Garden ecology gets a good deal of emphasis and I got a little confused in these chapters. However I grasped the concept of “ecological amplitude” as what  suits a certain plant and took on board the firm rule not to add to the fertility to the soil. Nitrogen rich promotes sappy growth and favours nettles, brambles and ground elder. 

“Essay on Gardening”  came out in 2008,  and it must have shocked  with unorthodoxy in both plant palette and maintenance suggestions.   I love the way he writes it and see a smeary mirror held up to my own behaviour.  The  typical gardener is outed:

“Like an addict, he clings to a dream world and refuses to face reality.  In winter he swoons over the photos he took the previous summer, forgetting that this very same summer was one long successions of storms and rain, collapsed border and a constant slipping and sliding over seas of slugs.  These things he neglected to capture in photographs.”

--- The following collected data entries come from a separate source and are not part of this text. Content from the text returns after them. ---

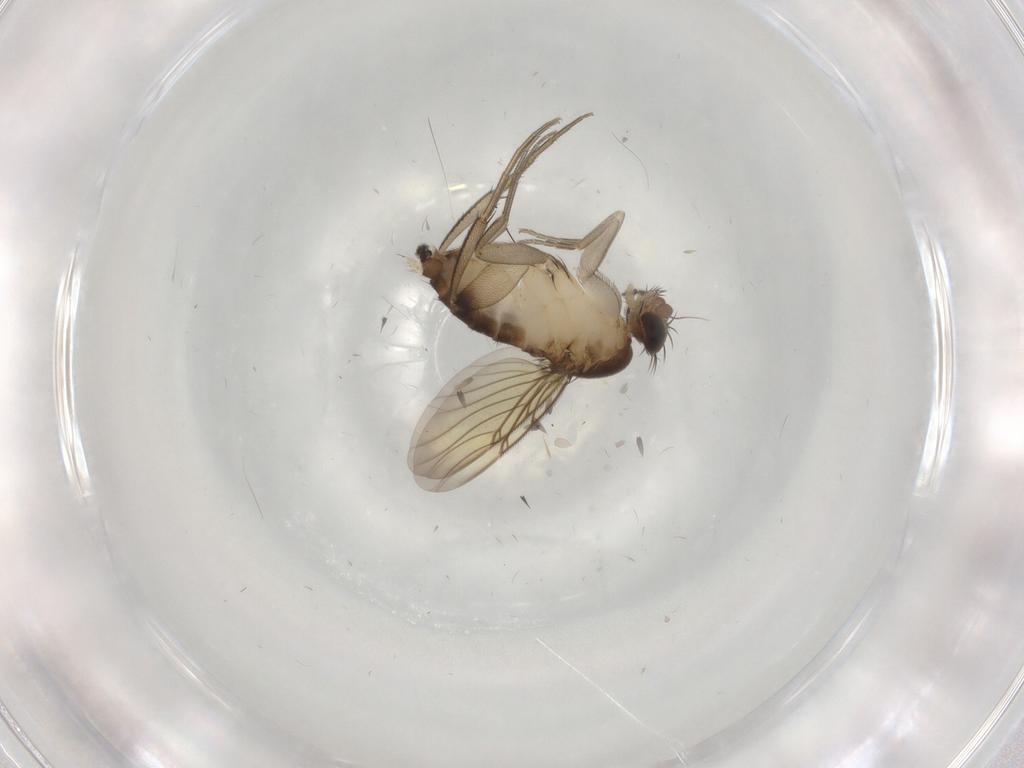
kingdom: Animalia
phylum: Arthropoda
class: Insecta
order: Diptera
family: Phoridae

If we can alter this mindset, the mantras are there for a realistic  regime.  Never use chemicals or fertilise the soil and use water sparingly.  Disturb the soil as little as possible by grazing  like a cow, gardening  like an elephant.  The ‘grazing’ allows cut back of perennial weeds without pulling – and the elephant prunes overgrown shrubs judiciously in the winter months.  He has quite a lot to say about weeds: our perception of them and how to live with them in a glyphosate free way.  Take ground elder:  tall perennials will  cohabit stretching way up high and shading out the elder’s vigour. 

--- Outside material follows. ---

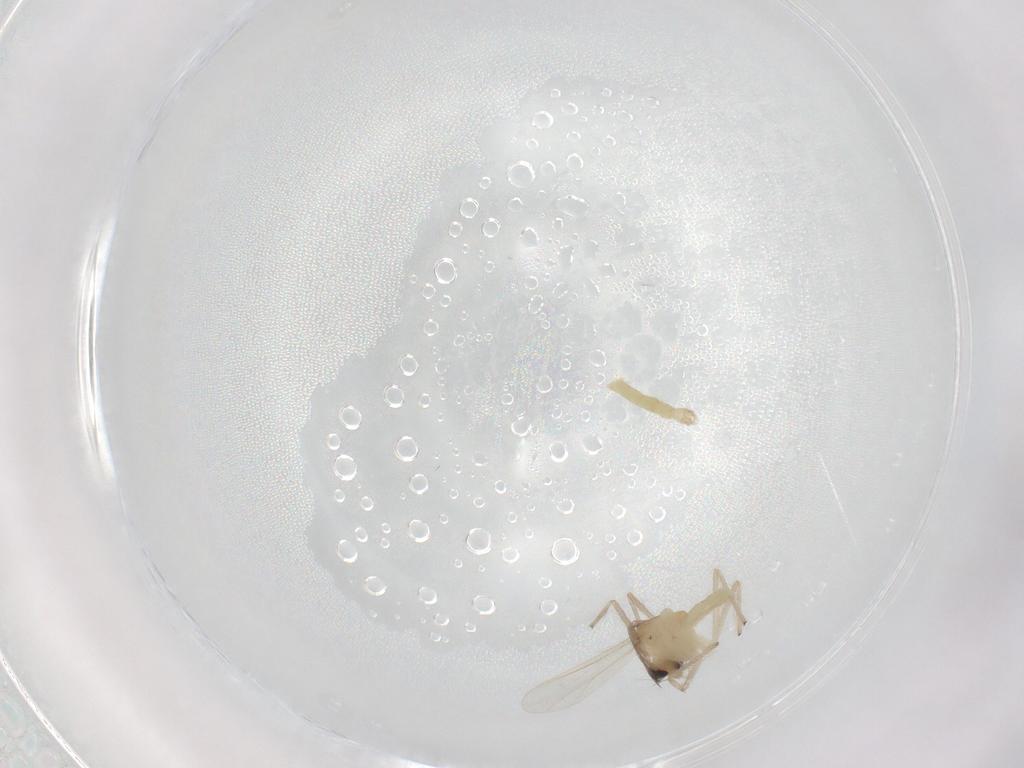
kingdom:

Apart from Priona, Waltham Place is the only other garden to have a serious place in this book.  Gerritsen writes about his trials with rabbits and muntjac and provides a list of plants so disgusting that they will remain untouched.  Again the co-habitation of ground elder, kept in check behind box hedges.  His patron for that garden, and indeed this book, Strilli Oppenheimer was adamant that bindweed with its ethereal look, should remain in the garden.  And so we see experiments underway  which give fuel to our own gardening activities. 

Through the book,  plant names and images come fast and furious.  The photographs, mainly  by Henk are awe inspiring.  An incredible world of botany beckons, seen in intimate detail.  The labelling is a tad confusing but never mind  – how often do you get to pretend to be a pollinating insect? 

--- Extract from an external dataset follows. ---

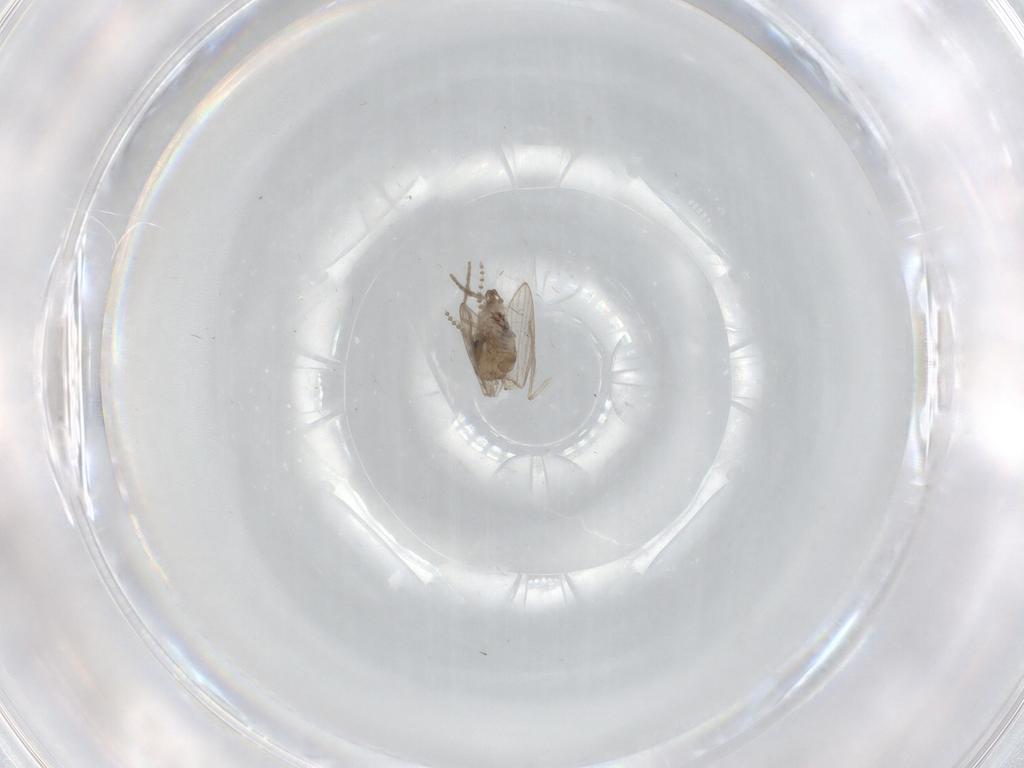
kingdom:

The last chapter is the piece de resistance, giving the main choice for the plants at Priona and raison d’être:    “shifting from the rare and spectacular to the trivial, and on first appearance, unsightly”    umbellifers, the daisy family, the thistle family amongst them   Nature is brought into the garden – in this, Henk was a huge influence on Piet Oudolf’s developing plant palette as he shared his philosophy of what was garden worthy, resilient and good in form.

Strange and sad that so many in the cast are  longer alive:  Henk, aged 60 died a few months before this book was published.  Rob Leopold,  seed nurseryman and  philosopher in 2005 and Anton Schlepers in1993 but a lively strain  courses through the chapters as Henk works with Anton’s diametrically opposite  attitude to plants, planting and the garden.  Anton is a  tangible presence as Henk grapples with the disintegrating scarecrow, pays homage to bedding  planting and looks for inspiration to replace his  quirky impermanent  designs.  He writes of Leopold’s funeral: “ We gathered to witness Rob’s transition to another gradient, more than to take final leave of him: indeed, he will continue to inspire us”.    And this too could be Gerritsen’s own epitaph.  From this book, he speaks as direct as someone in the room, sometimes admonishing, on occasion hand-wringing but in the main inspiring and teasing.